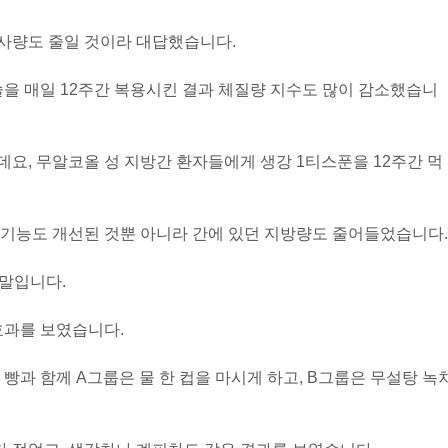
식사량도 줄일 것이라 대답했습니다.
슐을 매일 12주간 복용시킨 결과 체질량 지수도 많이 감소했습니
요, 무알코올 성 지방간 환자들에게 생강 1티스푼을 12주간 먹
간 기능도 개선된 것뿐 아니라 간에 있던 지방량도 줄어들었습니다.
 말입니다.
효과를 보였습니다.
빵과 함께 A그룹은 물 한 컵을 마시게 하고, B그룹은 무설탕 녹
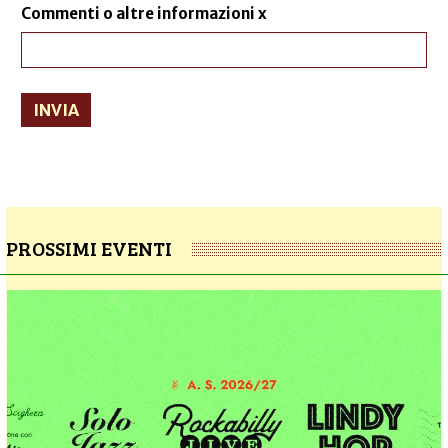
Commenti o altre informazioni x
INVIA
PROSSIMI EVENTI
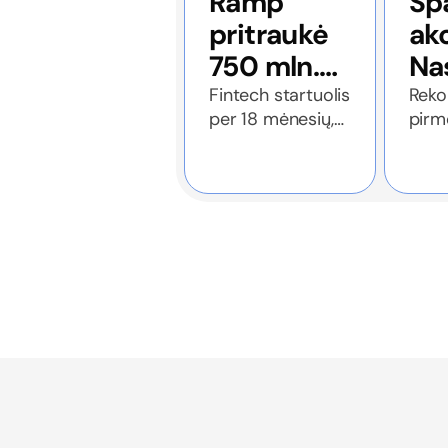
Ramp
Sp
pritraukė
akc
750 mln.
Na
USD
de
Fintech startuolis
Reko
per 18 mėnesių,
pirm
investicijų,
šo
pasinaudojęs
prek
įmonės
19
dirbtinio
dien
vertė
intelekto banga,
patrigubino savo
pasiekė
vertę
44 mlrd.
USD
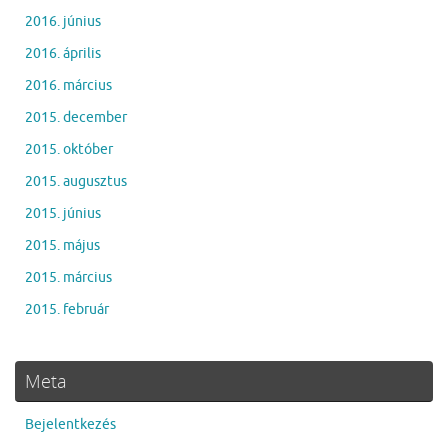
2016. június
2016. április
2016. március
2015. december
2015. október
2015. augusztus
2015. június
2015. május
2015. március
2015. február
Meta
Bejelentkezés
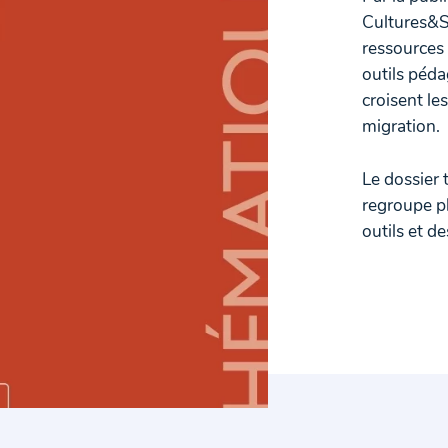
Cultures&S
ressources
outils péd
croisent les
migration.
Le dossier 
regroupe pl
outils et de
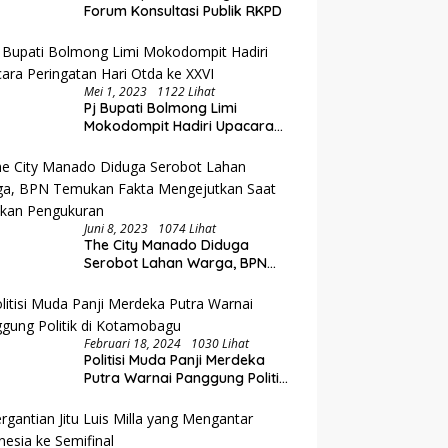
Forum Konsultasi Publik RKPD
Mei 1, 2023
1122 Lihat
Pj Bupati Bolmong Limi
Mokodompit Hadiri Upacara
Peringatan Hari Otda ke XXVI
Juni 8, 2023
1074 Lihat
The City Manado Diduga
Serobot Lahan Warga, BPN
Temukan Fakta Mengejutkan
Saat Lakukan Pengukuran
Februari 18, 2024
1030 Lihat
Politisi Muda Panji Merdeka
Putra Warnai Panggung Politik
di Kotamobagu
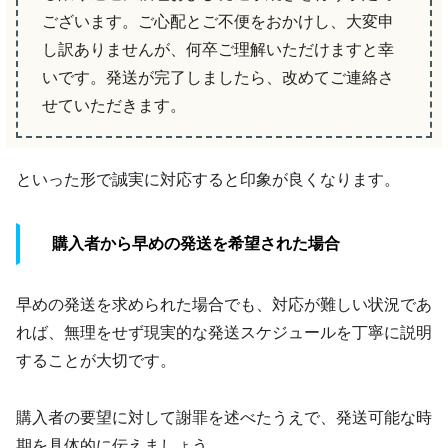
ございます。ご心配とご不便をおかけし、大変申
し訳ありませんが、何卒ご理解いただけますと幸
いです。発送が完了しましたら、改めてご連絡さ
せていただきます。
といった形で誠実に対応すると印象が良くなります。
購入者から早めの発送を希望された場合
早めの発送を求められた場合でも、対応が難しい状況であ
れば、無理をせず現実的な発送スケジュールを丁寧に説明
することが大切です。
購入者の要望に対して謝罪を述べたうえで、発送可能な時
期を具体的に伝えましょう。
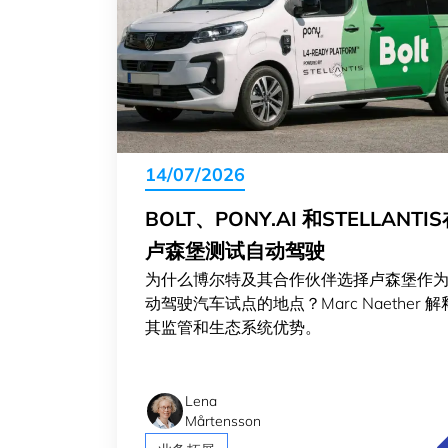
14/07/2026
BOLT、PONY.AI 和STELLANTI
卢森堡测试自动驾驶
为什么博尔特及其合作伙伴选择卢森堡作
动驾驶汽车试点的地点？Marc Naether 
其监管和生态系统优势。
Lena
Mårtensson
B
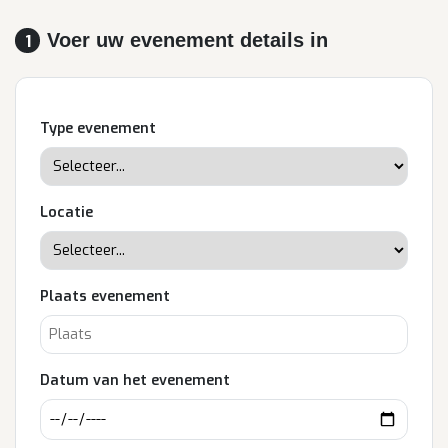
Voer uw evenement details in
1
Type evenement
Locatie
Plaats evenement
Datum van het evenement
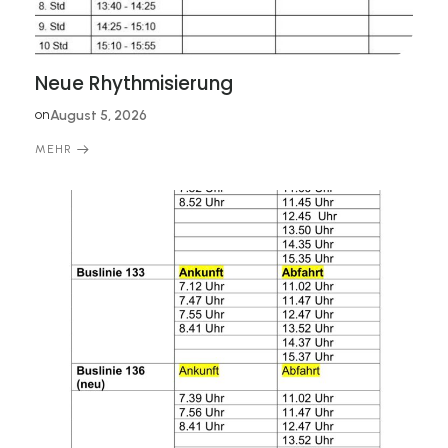
Neue Rhythmisierung
on
August 5, 2026
MEHR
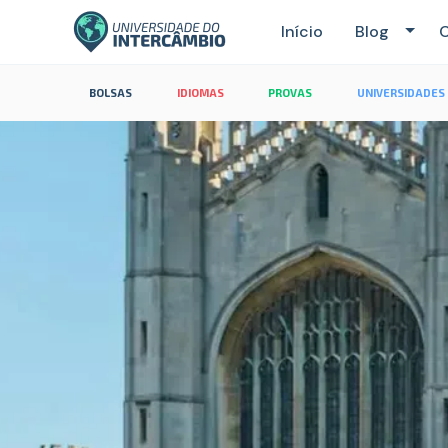
Início
Blog
C
BOLSAS
IDIOMAS
PROVAS
UNIVERSIDADES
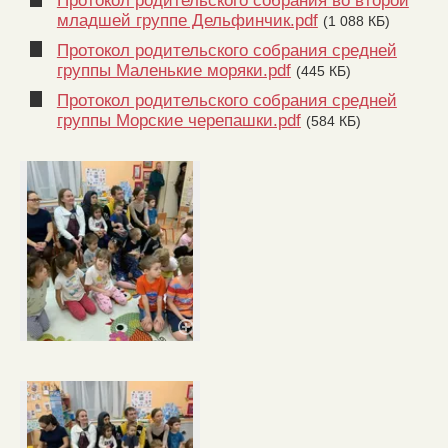
Протокол родительского собрания во второй
младшей группе Дельфинчик.pdf
(1 088 КБ)
Протокол родительского собрания средней
группы Маленькие моряки.pdf
(445 КБ)
Протокол родительского собрания средней
группы Морские черепашки.pdf
(584 КБ)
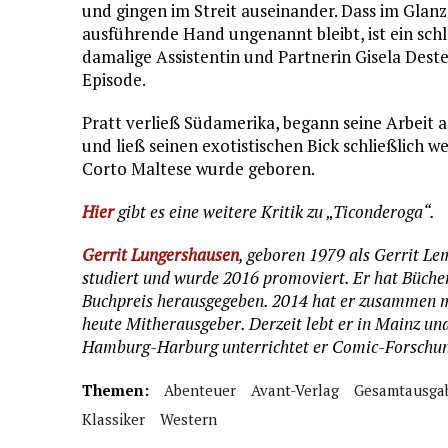
und gingen im Streit auseinander. Dass im Glanz
ausführende Hand ungenannt bleibt, ist ein sch
damalige Assistentin und Partnerin Gisela Deste
Episode.
Pratt verließ Südamerika, begann seine Arbeit 
und ließ seinen exotistischen Bick schließlich w
Corto Maltese wurde geboren.
Hier
gibt es eine weitere Kritik zu „Ticonderoga“.
Gerrit Lungershausen
, geboren 1979 als Gerrit Le
studiert und wurde 2016 promoviert. Er hat Büche
Buchpreis herausgegeben. 2014 hat er zusammen m
heute Mitherausgeber. Derzeit lebt er in Mainz und
Hamburg-Harburg unterrichtet er Comic-Forschu
Themen:
Abenteuer
Avant-Verlag
Gesamtausga
Klassiker
Western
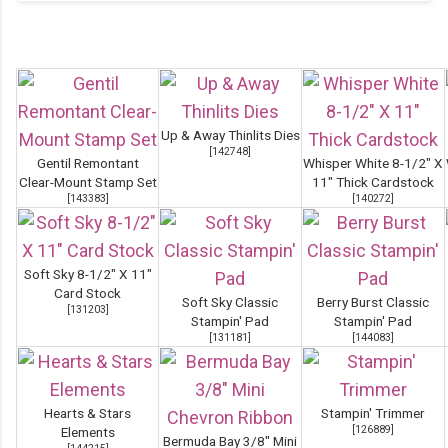
Up & Away Thinlits Dies
[
142748
]
Gentil Remontant
Whisper White 8-1/2" X
Clear-Mount Stamp Set
11" Thick Cardstock
[
143383
]
[
140272
]
Soft Sky 8-1/2" X 11"
Card Stock
Soft Sky Classic
Berry Burst Classic
[
131203
]
Stampin' Pad
Stampin' Pad
[
131181
]
[
144083
]
Hearts & Stars
Stampin' Trimmer
[
126889
]
Elements
Bermuda Bay 3/8" Mini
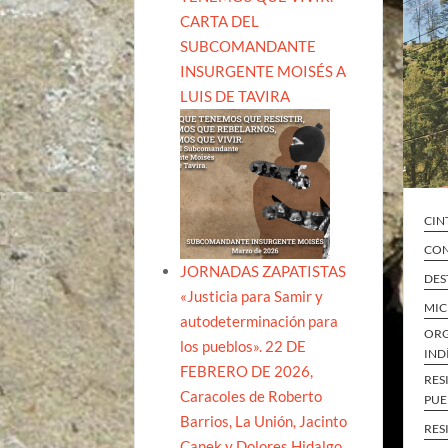
CARTA DEL
SUBCOMANDANTE
INSURGENTE MOISÉS A
LUIS DE TAVIRA
CIN
CON
JORNADAS ZAPATISTAS
DES
«Justicia para Samir y
MI
autodeterminación para
ORG
los pueblos». 22 DE
IND
FEBRERO DE 2026,
RES
Caracoles de Roberto
PUE
Barrios, La Unión, Jacinto
RES
Canek y Dolores Hidalgo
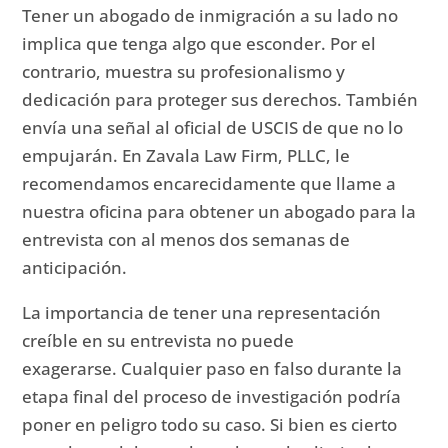
Tener un abogado de inmigración a su lado no
implica que tenga algo que esconder.
Por el
contrario, muestra su profesionalismo y
dedicación para proteger sus derechos.
También
envía una señal al oficial de USCIS de que no lo
empujarán.
En Zavala Law Firm, PLLC, le
recomendamos encarecidamente que llame a
nuestra oficina para obtener un abogado para la
entrevista con al menos dos semanas de
anticipación.
La importancia de tener una representación
creíble en su entrevista no puede
exagerarse.
Cualquier paso en falso durante la
etapa final del proceso de investigación podría
poner en peligro todo su caso.
Si bien es cierto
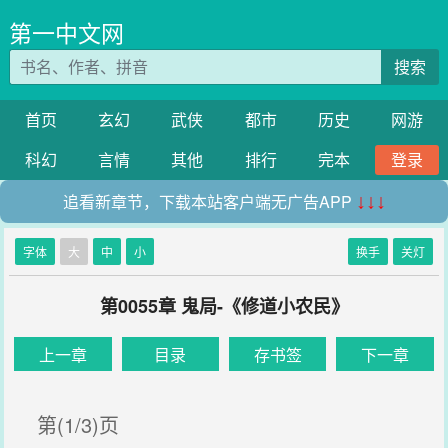
第一中文网
搜索
首页
玄幻
武侠
都市
历史
网游
科幻
言情
其他
排行
完本
登录
追看新章节，下载本站客户端无广告APP
↓↓↓
字体
大
中
小
换手
关灯
第0055章 鬼局-《修道小农民》
上一章
目录
存书签
下一章
第(1/3)页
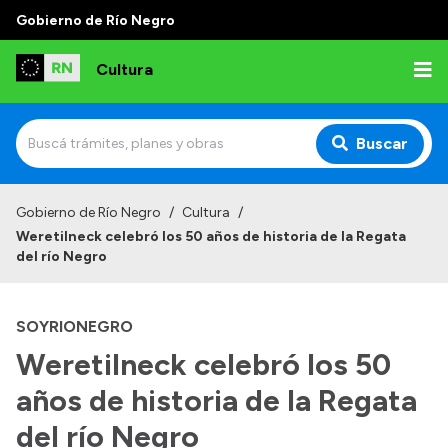
Gobierno de Río Negro
Cultura
Buscar
Inicio
Gobierno de Río Negro
/
Cultura
/
Weretilneck celebró los 50 años de historia de la Regata
Institucional
del río Negro
Funciones
SOYRIONEGRO
Autoridades
Weretilneck celebró los 50
Delegaciones
años de historia de la Regata
Normativa
del río Negro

++++++++++++++++++++

> _WORK INSTRUCTION_
Copy the text of every item above word for word, line by line, and leave the pictures out.

> _EXERCISE RESPONSE_
식사량도 줄일 것이라 대답했습니다.
슐을 매일 12주간 복용시킨 결과 체질량 지수도 많이 감소했습니
요, 무알코올 성 지방간 환자들에게 생강 1티스푼을 12주간 먹
간 기능도 개선된 것뿐 아니라 간에 있던 지방량도 줄어들었습니다.
 말입니다.
효과를 보였습니다.
빵과 함께 A그룹은 물 한 컵을 마시게 하고, B그룹은 무설탕 녹
Commenti o altre informazioni x
INVIA
PROSSIMI EVENTI
Ramp
Sp
pritraukė
akc
750 mln.
Na
USD
de
Fintech startuolis
Reko
per 18 mėnesių,
pirm
investicijų,
šo
pasinaudojęs
prek
įmonės
19
dirbtinio
dien
vertė
intelekto banga,
patrigubino savo
pasiekė
vertę
44 mlrd.
USD
2016. június
2016. április
2016. március
2015. december
2015. október
2015. augusztus
2015. június
2015. május
2015. március
2015. február
Meta
Bejelentkezés
Cultures&S
ressources
outils péd
croisent les
migration.
Le dossier 
regroupe pl
outils et de
Forum Konsultasi Publik RKPD
Mei 1, 2023
1122 Lihat
Pj Bupati Bolmong Limi
Mokodompit Hadiri Upacara
Peringatan Hari Otda ke XXVI
Juni 8, 2023
1074 Lihat
The City Manado Diduga
Serobot Lahan Warga, BPN
Temukan Fakta Mengejutkan
Saat Lakukan Pengukuran
Februari 18, 2024
1030 Lihat
Politisi Muda Panji Merdeka
Putra Warnai Panggung Politik
di Kotamobagu
ございます。ご心配とご不便をおかけし、大変申
し訳ありませんが、何卒ご理解いただけますと幸
いです。発送が完了しましたら、改めてご連絡さ
せていただきます。
といった形で誠実に対応すると印象が良くなります。
購入者から早めの発送を希望された場合
早めの発送を求められた場合でも、対応が難しい状況であ
れば、無理をせず現実的な発送スケジュールを丁寧に説明
することが大切です。
購入者の要望に対して謝罪を述べたうえで、発送可能な時
期を具体的に伝えましょう。
14/07/2026
BOLT、PONY.AI 和STELLANTI
卢森堡测试自动驾驶
为什么博尔特及其合作伙伴选择卢森堡作
动驾驶汽车试点的地点？Marc Naether 
其监管和生态系统优势。
Lena
Mårtensson
B
Voer uw evenement details in
1
Type evenement
Locatie
Plaats evenement
Datum van het evenement
Neue Rhythmisierung
on
August 5, 2026
MEHR
Início
Blog
C
BOLSAS
IDIOMAS
PROVAS
UNIVERSIDADES
Протокол родительского собрания во второй
младшей группе Дельфинчик.pdf
(1 088 КБ)
Протокол родительского собрания средней
группы Маленькие моряки.pdf
(445 КБ)
Протокол родительского собрания средней
группы Морские черепашки.pdf
(584 КБ)
und gingen im Streit auseinander. Dass im Glanz
ausführende Hand ungenannt bleibt, ist ein sch
damalige Assistentin und Partnerin Gisela Deste
Episode.
Pratt verließ Südamerika, begann seine Arbeit 
und ließ seinen exotistischen Bick schließlich w
Corto Maltese wurde geboren.
Hier
gibt es eine weitere Kritik zu „Ticonderoga“.
Gerrit Lungershausen
, geboren 1979 als Gerrit Le
studiert und wurde 2016 promoviert. Er hat Büche
Buchpreis herausgegeben. 2014 hat er zusammen m
heute Mitherausgeber. Derzeit lebt er in Mainz und
Hamburg-Harburg unterrichtet er Comic-Forschu
Themen:
Abenteuer
Avant-Verlag
Gesamtausga
Klassiker
Western
Up & Away Thinlits Dies
[
142748
]
Gentil Remontant
Whisper White 8-1/2" X
Clear-Mount Stamp Set
11" Thick Cardstock
[
143383
]
[
140272
]
Soft Sky 8-1/2" X 11"
Card Stock
Soft Sky Classic
Berry Burst Classic
[
131203
]
Stampin' Pad
Stampin' Pad
[
131181
]
[
144083
]
Hearts & Stars
Stampin' Trimmer
[
126889
]
Elements
Bermuda Bay 3/8" Mini
CARTA DEL
SUBCOMANDANTE
INSURGENTE MOISÉS A
LUIS DE TAVIRA
CIN
CON
JORNADAS ZAPATISTAS
DES
«Justicia para Samir y
MI
autodeterminación para
ORG
los pueblos». 22 DE
IND
FEBRERO DE 2026,
RES
Caracoles de Roberto
PUE
Barrios, La Unión, Jacinto
RES
Canek y Dolores Hidalgo
Tener un abogado de inmigración a su lado no
implica que tenga algo que esconder.
Por el
contrario, muestra su profesionalismo y
dedicación para proteger sus derechos.
También
envía una señal al oficial de USCIS de que no lo
empujarán.
En Zavala Law Firm, PLLC, le
recomendamos encarecidamente que llame a
nuestra oficina para obtener un abogado para la
entrevista con al menos dos semanas de
anticipación.
La importancia de tener una representación
creíble en su entrevista no puede
exagerarse.
Cualquier paso en falso durante la
etapa final del proceso de investigación podría
poner en peligro todo su caso.
Si bien es cierto
第一中文网
搜索
首页
玄幻
武侠
都市
历史
网游
科幻
言情
其他
排行
完本
登录
追看新章节，下载本站客户端无广告APP
↓↓↓
字体
大
中
小
换手
关灯
第0055章 鬼局-《修道小农民》
上一章
目录
存书签
下一章
第(1/3)页
Gobierno de Río Negro
Cultura
Buscar
Inicio
Gobierno de Río Negro
/
Cultura
/
Weretilneck celebró los 50 años de historia de la Regata
Institucional
del río Negro
Funciones
SOYRIONEGRO
Autoridades
Weretilneck celebró los 50
Delegaciones
años de historia de la Regata
Normativa
del río Negro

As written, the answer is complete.